THE PROBLEM
Reproduce the passage of the mailing-list message below that begins with the words "Thanks. Not taking" and ends with "possible and desirable.". In your copy, swap every "conversation" for "call".

READING TEXT
Re: Data Model Assumptions from Ivan Herman on 2015-08-18 (public-annotation@w3.org from August 2015)

From: Ivan Herman <ivan@w3.org>
Date: Tue, 18 Aug 2015 12:57:25 +0200
To: Doug Schepers <schepers@w3.org>
Cc: W3C Public Annotation List <public-annotation@w3.org>
Message-Id: <9A34C6C5-58C2-4AE9-8244-020F8E2B9574@w3.org>
Hi Doug,

Thanks. Not taking side, just making some statements a bit more precise...

> On 18 Aug 2015, at 07:16 , Doug Schepers <schepers@w3.org> wrote:
> 
> Hi, folks–
> 
> During a conversation with Rob, Frederick, and Ivan, we realized that we have different conceptions about what the core of the "data model" is, which has led to some of the misunderstandings about what is possible and desirable.
> 
> 
> My idea of the Data Model has always rested on the notion of objects with properties, which is informed by my JavaScript background.

DATA SHOWN
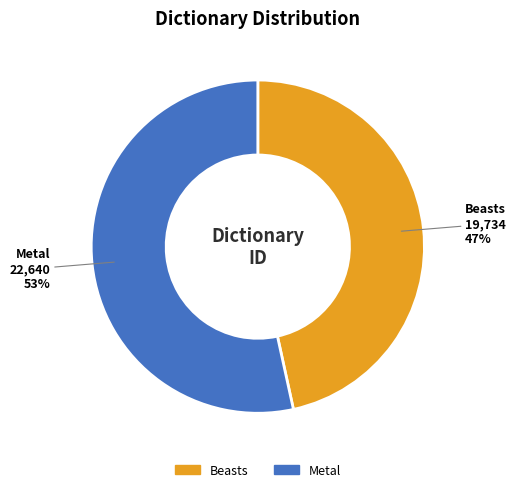

Count the number of slices in the pie.

2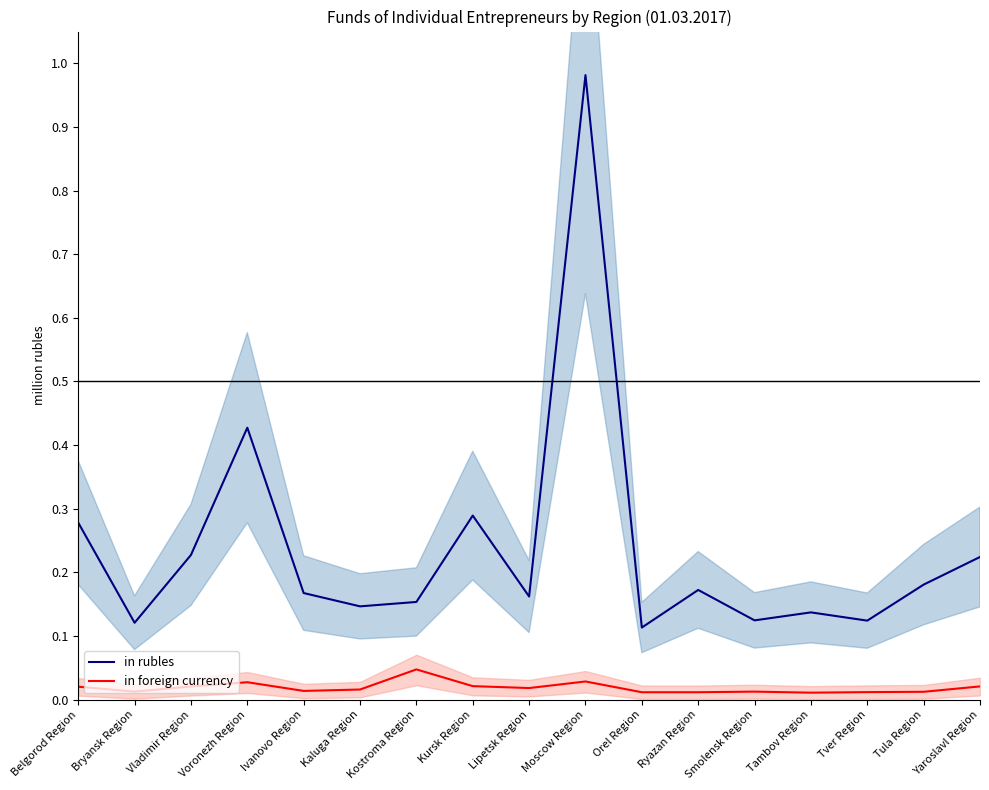

True or false: in foreign currency and in rubles cross at least once.

False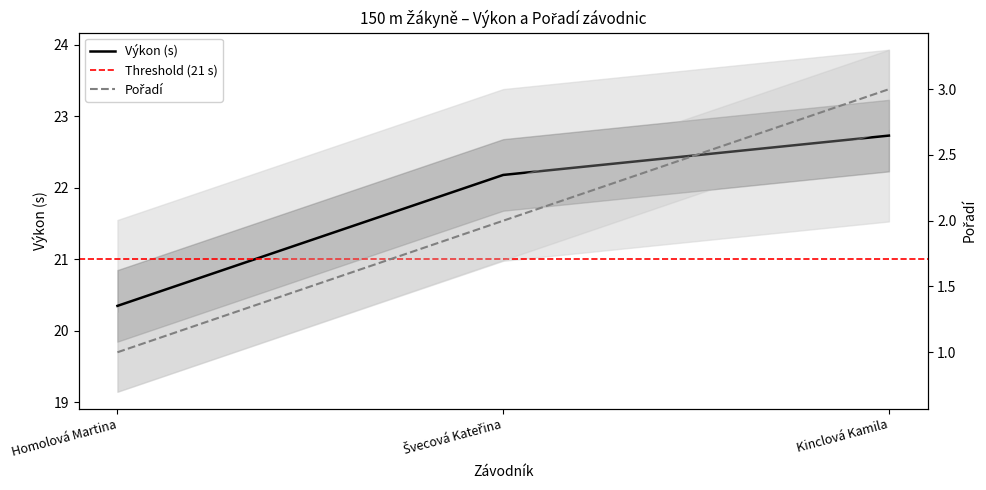

True or false: Pořadí has a value of 3.0 at Kinclová Kamila.

True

RESPONSE BOX
Thanks. Not taking side, just making some statements a bit more precise...

> On 18 Aug 2015, at 07:16 , Doug Schepers <schepers@w3.org> wrote:
> 
> Hi, folks–
> 
> During a call with Rob, Frederick, and Ivan, we realized that we have different conceptions about what the core of the "data model" is, which has led to some of the misunderstandings about what is possible and desirable.